[Extracted records]
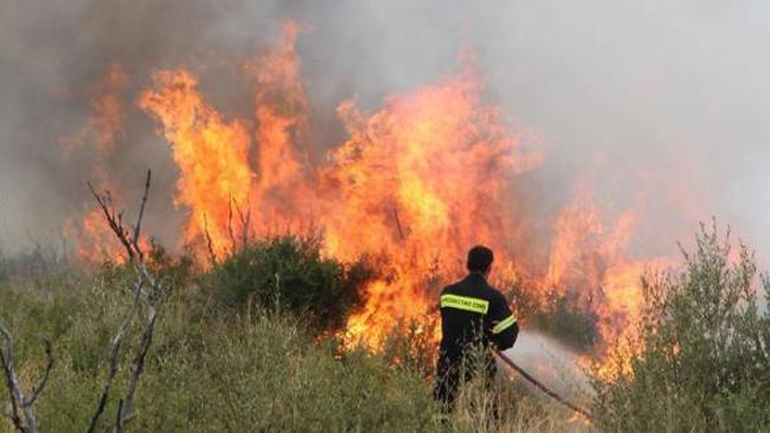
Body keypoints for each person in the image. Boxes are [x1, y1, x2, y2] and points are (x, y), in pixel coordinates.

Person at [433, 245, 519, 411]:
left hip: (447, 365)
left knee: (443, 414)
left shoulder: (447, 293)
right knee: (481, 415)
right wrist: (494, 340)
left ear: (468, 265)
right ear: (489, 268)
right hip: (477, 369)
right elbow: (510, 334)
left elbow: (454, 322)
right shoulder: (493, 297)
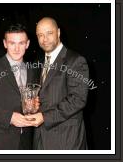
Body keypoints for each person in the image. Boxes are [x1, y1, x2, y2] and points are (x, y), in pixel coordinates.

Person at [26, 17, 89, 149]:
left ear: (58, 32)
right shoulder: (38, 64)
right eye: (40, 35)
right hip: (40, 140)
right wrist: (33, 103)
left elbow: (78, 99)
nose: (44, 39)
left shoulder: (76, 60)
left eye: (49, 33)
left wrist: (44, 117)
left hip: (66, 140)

## DESCRIPTION OF THE TASK
The answer must consist solely of the lines from the line containing "right wrist: (494, 340)" to the end of the data, reproduced exactly, with every picture left out.

## YOUR SOLUTION
right wrist: (494, 340)
left ear: (468, 265)
right ear: (489, 268)
right hip: (477, 369)
right elbow: (510, 334)
left elbow: (454, 322)
right shoulder: (493, 297)
Body keypoints for each person in the image. Boxes are [x1, y1, x2, y2] and points are (x, y), in pixel coordinates.

Person at [26, 17, 89, 149]:
left ear: (58, 32)
right shoulder: (38, 64)
right eye: (40, 35)
right hip: (40, 140)
right wrist: (33, 103)
left elbow: (78, 99)
nose: (44, 39)
left shoulder: (76, 60)
left eye: (49, 33)
left wrist: (44, 117)
left hip: (66, 140)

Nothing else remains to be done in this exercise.